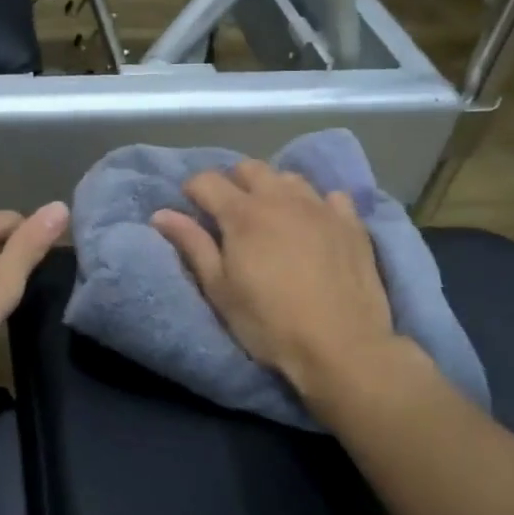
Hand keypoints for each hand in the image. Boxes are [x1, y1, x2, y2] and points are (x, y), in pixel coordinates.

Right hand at [152, 160, 402, 400]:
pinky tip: (315, 224)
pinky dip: (317, 204)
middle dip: (233, 182)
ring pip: (290, 178)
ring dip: (273, 189)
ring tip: (271, 216)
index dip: (193, 191)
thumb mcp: (220, 290)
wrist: (341, 346)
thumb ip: (192, 245)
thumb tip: (161, 214)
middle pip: (250, 168)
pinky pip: (332, 197)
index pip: (208, 181)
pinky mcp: (352, 224)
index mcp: (243, 214)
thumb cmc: (269, 323)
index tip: (192, 209)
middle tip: (229, 213)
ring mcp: (321, 207)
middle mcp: (281, 198)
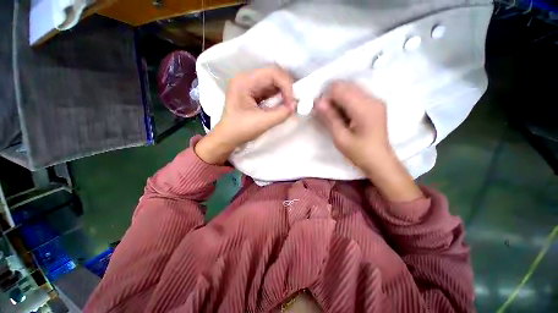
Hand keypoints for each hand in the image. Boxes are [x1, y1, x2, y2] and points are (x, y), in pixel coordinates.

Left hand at [195, 67, 296, 164]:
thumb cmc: (240, 130)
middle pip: (273, 76)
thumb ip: (280, 114)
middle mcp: (247, 79)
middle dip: (286, 89)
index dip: (286, 85)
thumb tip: (294, 106)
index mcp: (244, 81)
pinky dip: (278, 98)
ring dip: (283, 93)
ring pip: (273, 83)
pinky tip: (282, 105)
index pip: (272, 73)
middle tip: (293, 102)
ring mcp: (250, 86)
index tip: (292, 102)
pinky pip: (270, 91)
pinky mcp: (253, 94)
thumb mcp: (261, 122)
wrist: (227, 138)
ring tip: (289, 104)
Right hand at [315, 81, 422, 201]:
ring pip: (350, 89)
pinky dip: (345, 102)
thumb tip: (318, 102)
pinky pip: (356, 95)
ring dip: (338, 99)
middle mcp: (372, 99)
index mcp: (364, 107)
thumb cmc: (359, 152)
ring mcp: (375, 101)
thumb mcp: (340, 138)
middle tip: (325, 113)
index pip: (340, 89)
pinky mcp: (375, 105)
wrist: (379, 161)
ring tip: (334, 115)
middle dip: (332, 97)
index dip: (326, 97)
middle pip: (346, 86)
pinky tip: (343, 115)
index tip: (320, 110)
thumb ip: (330, 118)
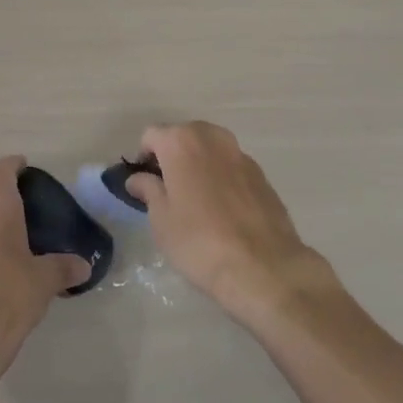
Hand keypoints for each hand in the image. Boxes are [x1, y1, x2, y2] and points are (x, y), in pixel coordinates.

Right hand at [125, 122, 335, 322]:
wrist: (263, 267)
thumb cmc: (199, 241)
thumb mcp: (161, 219)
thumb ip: (148, 190)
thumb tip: (138, 178)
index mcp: (181, 142)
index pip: (151, 135)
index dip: (143, 158)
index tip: (144, 184)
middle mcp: (211, 137)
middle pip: (183, 136)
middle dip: (172, 156)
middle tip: (168, 191)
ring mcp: (240, 154)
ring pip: (209, 149)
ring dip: (198, 164)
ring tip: (196, 200)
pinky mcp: (262, 174)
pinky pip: (231, 166)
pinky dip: (221, 177)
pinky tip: (223, 210)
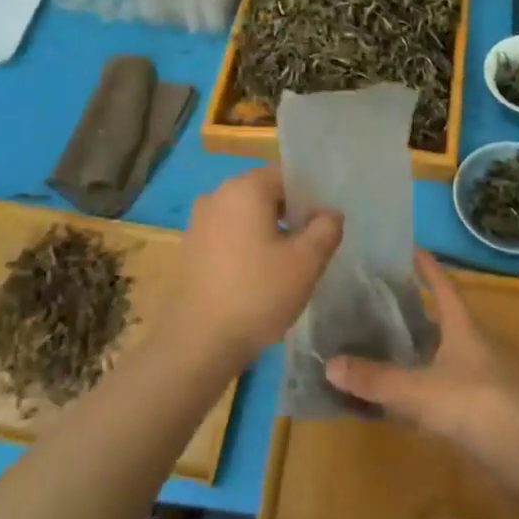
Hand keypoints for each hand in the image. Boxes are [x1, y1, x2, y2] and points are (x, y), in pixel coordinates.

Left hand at [169, 166, 341, 366]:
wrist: (198, 342)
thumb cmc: (258, 293)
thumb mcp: (306, 262)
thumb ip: (326, 229)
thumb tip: (329, 214)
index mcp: (245, 188)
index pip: (286, 176)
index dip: (309, 198)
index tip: (322, 227)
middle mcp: (217, 195)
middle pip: (264, 194)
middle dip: (289, 216)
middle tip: (309, 249)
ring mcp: (198, 222)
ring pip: (245, 217)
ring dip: (267, 233)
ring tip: (285, 267)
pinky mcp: (189, 248)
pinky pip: (227, 236)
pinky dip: (245, 248)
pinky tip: (256, 279)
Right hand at [325, 251, 518, 462]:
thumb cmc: (473, 403)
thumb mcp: (418, 390)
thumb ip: (375, 379)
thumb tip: (329, 364)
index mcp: (463, 328)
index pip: (444, 287)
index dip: (428, 267)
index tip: (412, 248)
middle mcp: (475, 345)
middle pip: (447, 319)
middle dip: (421, 308)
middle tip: (388, 299)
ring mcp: (484, 377)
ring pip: (449, 353)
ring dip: (425, 347)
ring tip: (393, 344)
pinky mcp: (485, 408)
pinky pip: (450, 385)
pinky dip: (429, 383)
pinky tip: (411, 394)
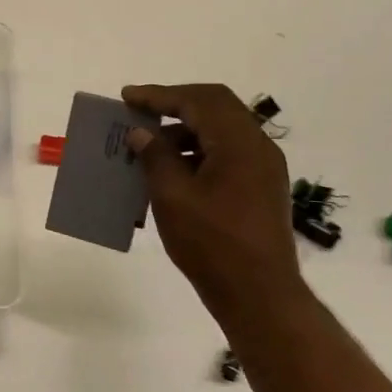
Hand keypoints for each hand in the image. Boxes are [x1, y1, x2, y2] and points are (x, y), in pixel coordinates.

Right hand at [122, 83, 301, 313]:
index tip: (127, 98)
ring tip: (150, 144)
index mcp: (239, 143)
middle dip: (175, 104)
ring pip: (222, 130)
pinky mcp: (261, 188)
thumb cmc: (212, 244)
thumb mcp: (172, 198)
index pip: (198, 100)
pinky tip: (173, 171)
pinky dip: (198, 150)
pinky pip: (227, 153)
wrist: (260, 296)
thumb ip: (156, 158)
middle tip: (140, 111)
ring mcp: (263, 168)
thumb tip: (141, 134)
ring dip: (185, 129)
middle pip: (215, 106)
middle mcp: (258, 147)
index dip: (159, 95)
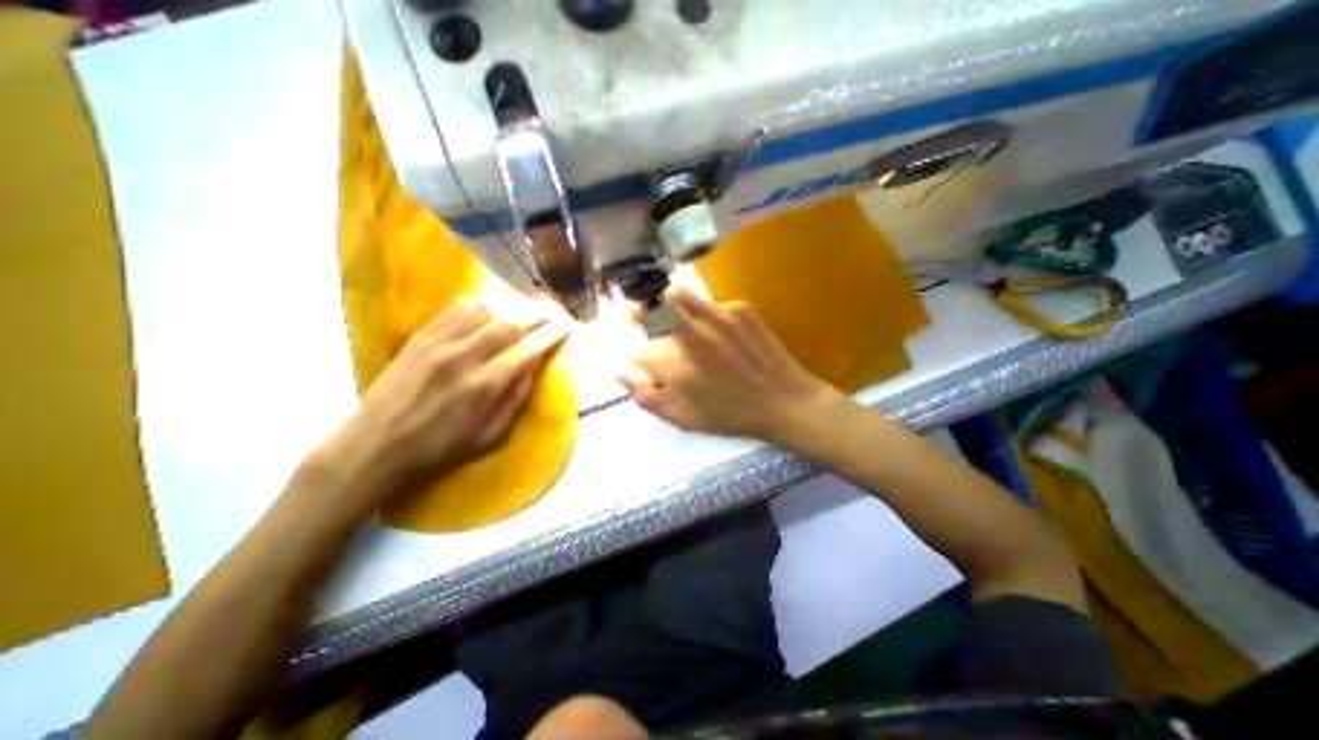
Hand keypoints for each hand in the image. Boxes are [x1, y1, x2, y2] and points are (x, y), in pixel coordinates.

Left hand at [321, 301, 568, 501]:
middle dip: (538, 314)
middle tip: (554, 311)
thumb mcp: (491, 434)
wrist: (376, 444)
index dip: (552, 334)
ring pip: (486, 309)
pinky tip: (491, 308)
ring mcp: (439, 342)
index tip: (567, 326)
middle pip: (511, 322)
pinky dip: (481, 304)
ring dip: (512, 307)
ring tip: (526, 310)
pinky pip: (457, 308)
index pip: (528, 349)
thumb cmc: (441, 446)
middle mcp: (464, 357)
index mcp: (484, 386)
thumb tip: (538, 364)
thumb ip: (517, 396)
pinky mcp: (420, 335)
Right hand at [625, 289, 837, 445]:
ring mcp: (717, 316)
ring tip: (679, 321)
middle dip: (639, 315)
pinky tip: (718, 333)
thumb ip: (645, 396)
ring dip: (669, 306)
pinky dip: (703, 315)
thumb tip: (620, 373)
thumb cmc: (731, 415)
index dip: (620, 343)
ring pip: (676, 296)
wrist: (785, 401)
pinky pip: (707, 303)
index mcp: (673, 365)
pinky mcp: (738, 308)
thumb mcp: (683, 418)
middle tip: (643, 321)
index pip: (630, 345)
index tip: (619, 342)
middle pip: (648, 308)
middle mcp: (690, 333)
☆ ☆ ☆ ☆
TASK TO CARRY OUT:
Using the material above, reproduce only the lines that run from the line with "thumb cmc: (258, 293)" up to and including the line with "pinky mcp: (420, 335)", exactly, with the pictures dropped.

RESPONSE TO THE EXERCISE:
thumb cmc: (258, 293)
thumb mcp: (306, 262)
thumb ip: (326, 229)
thumb tip: (329, 214)
index mcp: (245, 188)
index pip: (286, 176)
index dip: (309, 198)
index tip: (322, 227)
middle mcp: (217, 195)
middle pip: (264, 194)
middle dip: (289, 216)
middle tip: (309, 249)
ring mcp: (198, 222)
ring pip: (245, 217)
ring dip: (267, 233)
ring tip: (285, 267)
pinky mcp: (189, 248)
pinky pip: (227, 236)
pinky dip: (245, 248)
pinky tip: (256, 279)
Right hand at [325, 251, 518, 462]:
thumb cmc: (473, 403)
thumb mcp: (418, 390)
thumb ip: (375, 379)
thumb tip: (329, 364)
index mcp: (463, 328)
index pip: (444, 287)
index dip: (428, 267)
index tip: (412, 248)
middle mcp: (475, 345)
middle pip: (447, 319)
middle dip: (421, 308)
middle tip: (388, 299)
ring mcp: (484, 377)
ring pip: (449, 353)
ring dip: (425, 347)
ring tip: (393, 344)
pinky mcp: (485, 408)
pinky pip: (450, 385)
pinky dip: (429, 383)
pinky tip: (411, 394)
Hand keypoints for each hand in the image. Boxes are [x1, y1, x2, y2] and points are (x, y), in pixel coordinates.

Right hand at [122, 83, 301, 313]:
index tip: (127, 98)
ring tip: (150, 144)
index mcp: (239, 143)
middle dip: (175, 104)
ring pip: (222, 130)
pinky mcp: (261, 188)
thumb cmc: (212, 244)
thumb mcp: (172, 198)
index pip: (198, 100)
pinky tip: (173, 171)
pinky dip: (198, 150)
pinky pip: (227, 153)
wrist: (260, 296)
thumb ip: (156, 158)
middle tip: (140, 111)
ring mcp: (263, 168)
thumb tip: (141, 134)
ring dip: (185, 129)
middle pip: (215, 106)
middle mcp: (258, 147)
index dip: (159, 95)
Hand keypoints for each hand in the image. Boxes are [x1, y1, x2, y2] and points are (x, y), in pixel coordinates.

Left hand at [321, 301, 568, 501]:
middle dip: (538, 314)
middle tip: (554, 311)
thumb mcp: (491, 434)
wrist: (376, 444)
index dip: (552, 334)
ring pip: (486, 309)
pinky tip: (491, 308)
ring mcp: (439, 342)
index tip: (567, 326)
middle pip: (511, 322)
pinky dip: (481, 304)
ring dip: (512, 307)
ring tip: (526, 310)
pinky pip: (457, 308)
index pip: (528, 349)
thumb cmc: (441, 446)
middle mcp: (464, 357)
index mcp: (484, 386)
thumb tip: (538, 364)
thumb ip: (517, 396)
pinky mcp: (420, 335)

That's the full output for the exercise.